Thomas Soares was “talking trash” when inspiration struck. 

Soares wasn’t “talking trash” in the traditional sense. He was discussing the recycling industry and learning which materials are and are not recyclable. That is when he had the idea for Clear Bin.

Clear Bin is a mobile application working to reduce contamination rates for curbside recycling across the United States.

Curbside recycling is considered contaminated when a recycling collection contains materials “not accepted into residents’ curbside program” or acceptable materials with “unacceptable amounts of residue,” according to the Recycling Partnership’s 2020 State of Curbside Recycling Report. More than 30 percent of residential recycling is considered contaminated, according to the same report.

One contributing factor to this high contamination rate is residents not knowing which materials are and are not recyclable, Soares said. Clear Bin is attempting to resolve that issue. 

Clear Bin users can take a picture of an item, and the app will inform them whether the material is recyclable or not. It also informs users whether the item is of acceptable quality, and if it needs to be cleaned, dried or otherwise altered before it can be recycled.

Soares, an architectural engineering senior, is working with computer science seniors Ruhi Prasad and Jack Fales, to build the Clear Bin app.

Soares is also working with the Center for Innovation and Entrepreneurship (CIE) Hatchery, an on-campus resource designed to help Cal Poly students develop their startup ideas.

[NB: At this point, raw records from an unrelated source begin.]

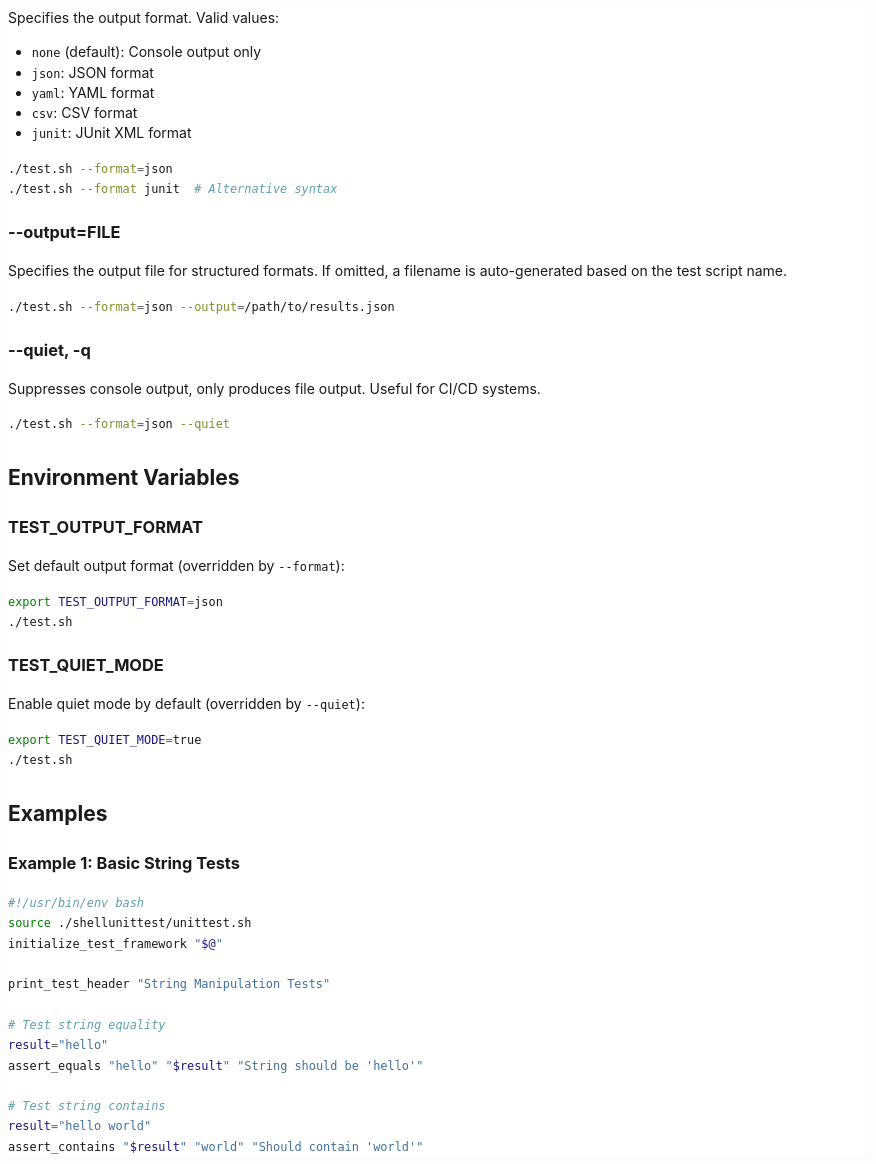 Specifies the output format. Valid values:
- `none` (default): Console output only
- `json`: JSON format
- `yaml`: YAML format
- `csv`: CSV format
- `junit`: JUnit XML format

```bash
./test.sh --format=json
./test.sh --format junit  # Alternative syntax
```

### --output=FILE

Specifies the output file for structured formats. If omitted, a filename is auto-generated based on the test script name.

```bash
./test.sh --format=json --output=/path/to/results.json
```

### --quiet, -q

Suppresses console output, only produces file output. Useful for CI/CD systems.

```bash
./test.sh --format=json --quiet
```

## Environment Variables

### TEST_OUTPUT_FORMAT

Set default output format (overridden by `--format`):

```bash
export TEST_OUTPUT_FORMAT=json
./test.sh
```

### TEST_QUIET_MODE

Enable quiet mode by default (overridden by `--quiet`):

```bash
export TEST_QUIET_MODE=true
./test.sh
```

## Examples

### Example 1: Basic String Tests

```bash
#!/usr/bin/env bash
source ./shellunittest/unittest.sh
initialize_test_framework "$@"

print_test_header "String Manipulation Tests"

# Test string equality
result="hello"
assert_equals "hello" "$result" "String should be 'hello'"

# Test string contains
result="hello world"
assert_contains "$result" "world" "Should contain 'world'"

```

The Hatchery connected Soares to the resources needed for both Clear Bin’s development and his own professional development.

“The Hatchery has definitely given me a lot of confidence to be able to put myself out there,” he said. 

Students do not need any prior business or entrepreneurship experience before joining the Hatchery. The program provides plenty of opportunities for students like Soares, who started Clear Bin with no formal business education or experience, to learn about entrepreneurship in ways that appeal to them.

“The Hatchery has done a great job of making this more about problem solving,” Soares said. “From an engineering perspective, I love the rational, practical thought, and the Hatchery has been able to break down entrepreneurship like this, in a way that I enjoy.”

The Clear Bin team is currently focusing on app development and working towards launching a program. Soares hopes to eventually help communities throughout the United States reduce their waste.

“There is a big divide with the understanding of what is and is not recyclable,” Soares said. “If we’re able to communicate and work with people and haulers and recycling companies across the United States, that’s when I’ll be able to sleep at night.”